The most horrid pieces of sh!t ive ever had the displeasure of using.
these things fall apart almost every time i use them. 

DON'T BUY LTD!!!


----------



## Dawg Catcher (Jan 5, 2009)

Wow you just saved my ass I was just deciding between a set of LTD bindings and targas then i read this. man thanks you are a life saver.
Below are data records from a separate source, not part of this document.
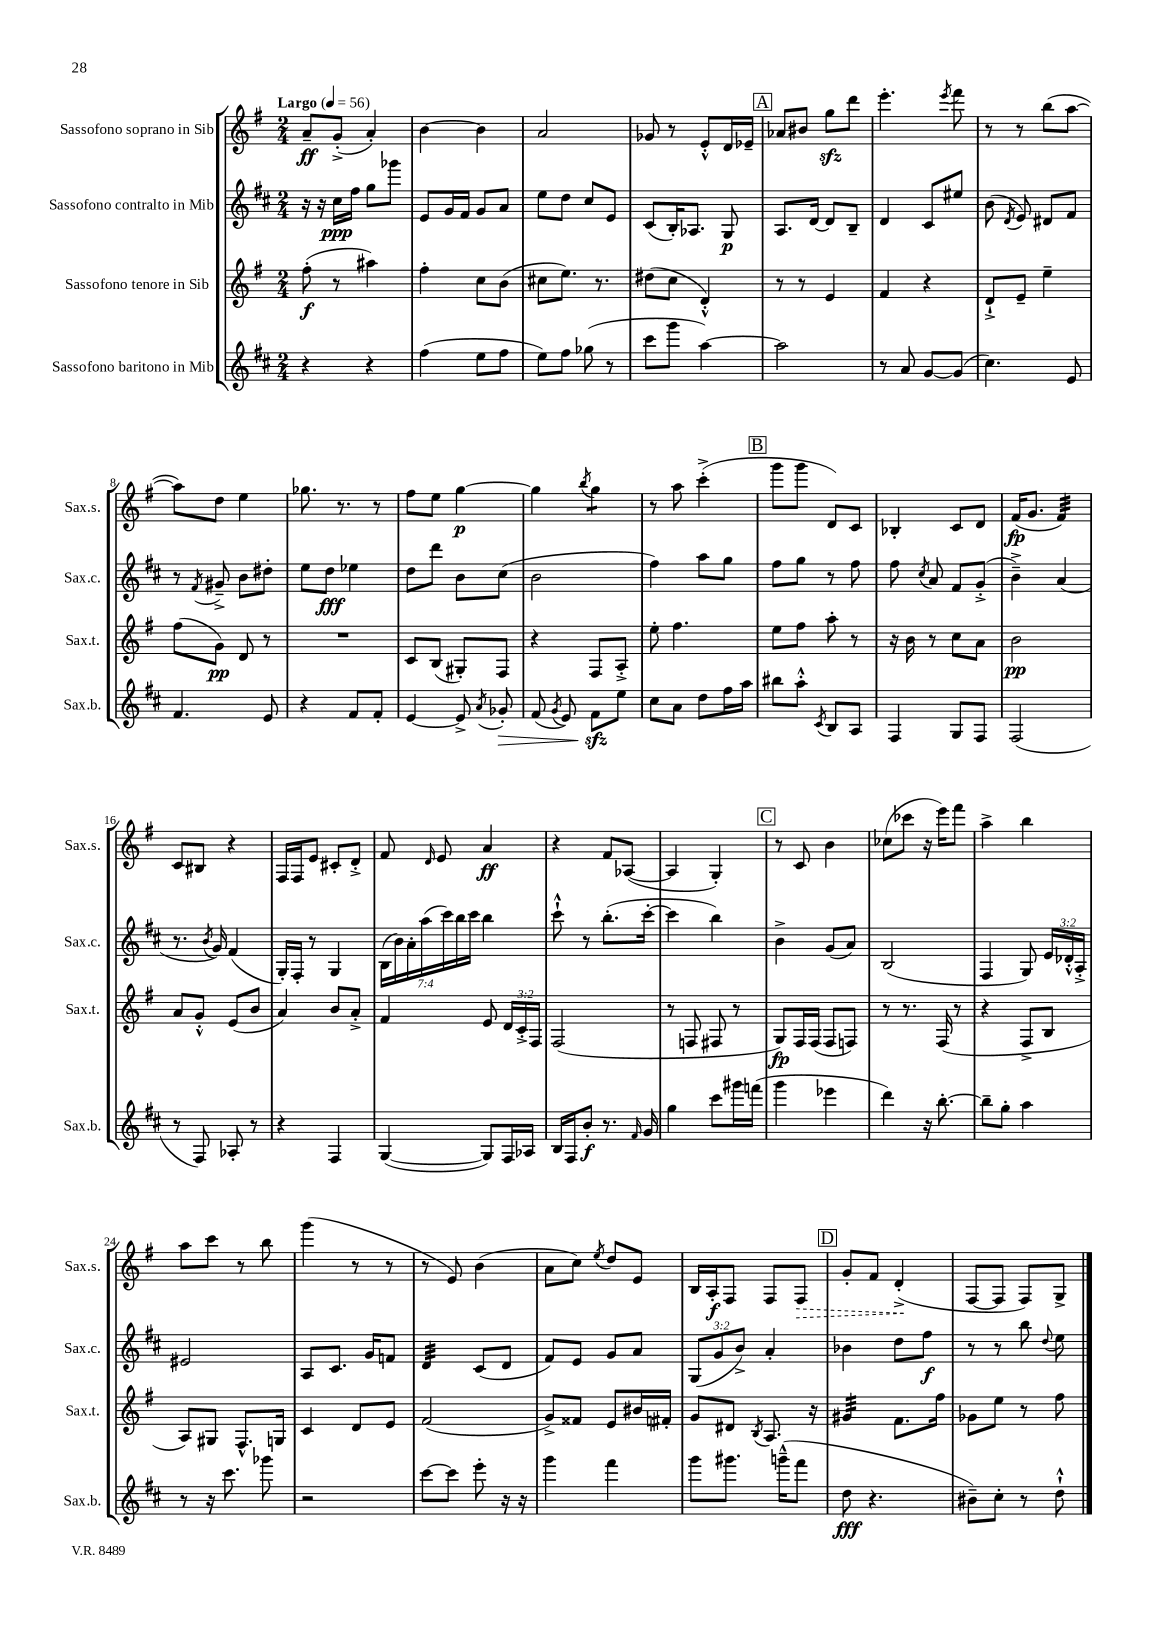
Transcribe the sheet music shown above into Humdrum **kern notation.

**kern	**kern	**kern	**kern
*staff4	*staff3	*staff2	*staff1
*clefG2	*clefG2	*clefG2	*clefG2
*k[f#c#]	*k[f#]	*k[f#c#]	*k[f#]
*M2/4	*M2/4	*M2/4	*M2/4
*MM56	*MM56	*MM56	*MM56
4r	(8ff#'	16r	8a~
.	.	16r	.
.	8r	16cc#	(8g'^
.	.	16ff#	.
4r	4aa#)	8gg	4a')
.	.	8ggg-	.
=	=	=	=
(4ff#	4ff#'	8e	[4b
.	.	16g	.
.	.	16f#	.
8ee	8cc	8g	4b]
8ff#	(8b	8a	.
=	=	=	=
8ee)	8cc#	8ee	2a
8ff#	8.ee)	8dd	.
(8gg-	.	8cc#	.
.	8.r	.	.
8r	.	8e	.
=	=	=	=
8ccc#	(8dd#	(8c#	8g-
8ggg	8cc	16B')	8r
.	.	8.A-	.
[4aa)	4d'^^)	.	8e'^^
.	.	8G	16d
.	.	.	16e-~
=	=	=	=
2aa]	8r	8.A	8a-
.	8r	.	8b#
.	.	[16d	.
.	4e	8d]	8gg
.	.	8B~	8ddd
=	=	=	=
8r	4f#	4d	4.eee'
8a	.	.	.
[8g	4r	8c#	.
.	.	.	8qeee
(8g]	.	8ee#	8fff#
=	=	=	=
4.cc#)	8d`^	(8b	8r
.	.	8qd	.
.	8e~	8e)	8r
.	4ee~	8d#	(8bb
8e	.	8f#	[8aa
=	=	=	=
4.f#	(8ff#	8r	8aa])
.	.	8qf#	.
.	8g)	8g#~^	8dd
.	8d	8b	4ee
8e	8r	8dd#'	.
=	=	=	=
4r	2r	8ee	8.gg-
.	.	8dd	.
.	.	.	8.r
8f#	.	4ee-	.
8f#'	.	.	8r
=	=	=	=
[4e	8c	8dd	8ff#
.	(8B	8ddd	8ee
8e^]	8G#')	8b	[4gg
8qa	.	.	.
8g-'	8F#	(8cc#	.
=	=	=	=
(8f#	4r	2b	4gg]
8qg	.	.	.
8e)	.	.	.
.	.	.	8qbb
8f#	8F#	.	4gg
8ee	8A'^	.	.
=	=	=	=
8cc#	8ee'	4ff#)	8r
8a	4.ff#	.	8aa
8dd	.	8aa	(4ccc'^
16ff#	.	8gg	.
16aa	.	.	.
=	=	=	=
8bb#	8ee	8ff#	8ggg
8aa'^^	8ff#	8gg	8ggg
8qc#	.	.	.
8B	8aa'	8r	8d)
8A	8r	8ff#	8c
=	=	=	=
4F#	16r	8ff#	4B-'
.	16b	.	.
.	.	8qcc#	.
.	8r	8a	.
8G	8cc	8f#	8c
8F#	8a	(8g'^	8d
=	=	=	=
(2F#	2b	4b~^)	(16f#
.	.	.	8.g
.	.	(4a	4f#)
=	=	=	=
8r	8a	8.r	8c
8F#)	8g'^^	.	8B#
.	.	8qb	.
.	.	16g)	.
8A-'	(8e	(4f#	4r
8r	8b	.	.
=	=	=	=
4r	4a)	16G')	16F#
.	.	16F#'	16F#
.	.	8r	8e
4F#	8b	4G	8c#'
.	8a'^	.	8d'^
=	=	=	=
([4G	4f#	(28B	8f#
.	.	28b)	.
.	.	28a'	.
.	.	(28aa	.
.	.	.	16qqd
.	.	.	8e
.	.	28ccc#)	.
.	.	28bb	.
.	.	28ccc#	.
8G])	8e	4bb	4a
16F#	24d	.	.
.	24c'^	.	.
16A-	.	.	.
.	24F#	.	.
=	=	=	=
16B	(2F#	8ccc#`^^	4r
16F#	.	.	.
8b'	.	8r	.
8.r	.	(8.bb'	8f#
.	.	.	([8A-
16qqf#	.	.	.
16g	.	[16ccc#'	.
=	=	=	=
4gg	8r	4ccc#]	4A-]
.	8F	.	.
8ccc#	8F#	4bb)	4G')
16ggg#	8r	.	.
(16fff	.	.	.
=	=	=	=
4ggg	8G)	4b^	8r
.	16F#	.	8c
.	(16F#	.	.
4eee-	8F#	(8g	4b
.	8F)	8a)	.
=	=	=	=
4ddd)	8r	(2B	(8cc-
.	8.r	.	8ccc-
16r	.	.	16r
[8.bb'	(16F#	.	16eee)
.	8r	.	8fff#
=	=	=	=
8bb~]	4r	4F#	4aa^
8gg'	.	.	.
4aa	8F#^	8G)	4bb
.	8B	24e	.
.	.	24d-'^^	.
.	.	24A'^	.
=	=	=	=
8r	8A)	2e#	8aa
16r	8G#	.	8ccc
8.ccc#	.	.	.
.	8.F#^^	.	8r
8ggg-	.	.	8bb
.	16G	.	.
=	=	=	=
2r	4c	8A	(4ggg
.	.	8.c#	.
.	8d	.	8r
.	.	16g	.
.	8e	8f	8r
=	=	=	=
[8ccc#	(2f#	4d	8r
8ccc#]	.	.	8e)
8eee'	.	(8c#	(4b
16r	.	8d	.
16r	.	.	.
=	=	=	=
4ggg	8g^)	8f#)	8a
.	8f##	8e	8cc)
.	.	.	8qee
4fff#	8e	8g	8dd
.	16b#	8a	8e
.	16f#'	.	.
=	=	=	=
8ggg	8g	(12G	16B
.	.	.	16A'
.	.	12g	.
8.ggg#	8d#	.	8F#
.	.	12b^)	.
.	8qB	.	.
.	8.A	4a'	8F#
(16ggg~^^	.	.	.
8fff#	.	.	8F#
.	16r	.	.
=	=	=	=
8dd	4g#	4b-	8g'
4.r	.	.	8f#
.	8.f#	8dd	(4d'^
.	.	8ff#	.
.	16ff#	.	.
=	=	=	=
8b#~)	8g-	8r	[8F#
8cc#'	8ee	8r	8F#]
8r	8r	8bb	8F#)
.	.	8qqdd	.
8dd`^^	8ff#	8ee	8G^
==	==	==	==
*-	*-	*-	*-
wow, next you are going to tell me dont buy a DAEWOO arent you? this cant be a serious thread. im really sorry if you had the misfortune of being silly enough to buy LTD products. I think most of the forum is educated enough not to. but thanks for the heads up


----------



## Guest (Jan 26, 2009)

oops sorry for the double post


----------



## Flick Montana (Jul 9, 2007)

In a desperate attempt to counter Dawg's scathing sarcasm, I'll just respond by saying that LTD is a price point product and not high quality. Now that you know, you can drop the extra pennies for a quality part.


----------



## DC5R (Feb 21, 2008)

What was wrong with your LTD bindings? I owned LTD bindings when I first started out and on a budget. Used them for two seasons and they held up fine. Granted they don't have nearly the adjustability nor the responsiveness of any of the bindings I had afterwards, but for beginners on a budget, they weren't all the bad.


----------



## jmacphee9 (Nov 11, 2008)

DC5R said:


> What was wrong with your LTD bindings? I owned LTD bindings when I first started out and on a budget. Used them for two seasons and they held up fine. Granted they don't have nearly the adjustability nor the responsiveness of any of the bindings I had afterwards, but for beginners on a budget, they weren't all the bad.


she clearly states in the OP that they fell apart..


----------



## Gnarly (Mar 12, 2008)

I've got a pair of LTD bindings that are from 2002 and they still work just fine. I haven't ridden them since 2006, but they've probably got 30+ days of use on em and never had any problems. I still use them as my jump around in the grass and practice pressing during the summer bindings.

My son used a pair of LTD bindings last year for 16 days and they looked nearly brand new at the beginning of this season...He'd still be using them, but they don't fit his new boots.


----------



## DC5R (Feb 21, 2008)

jmacphee9 said:


> she clearly states in the OP that they fell apart..


Sorry, but I can't believe bindings just fall apart. Yes, LTD bindings are a price point product, but for them to simply disintegrate...


----------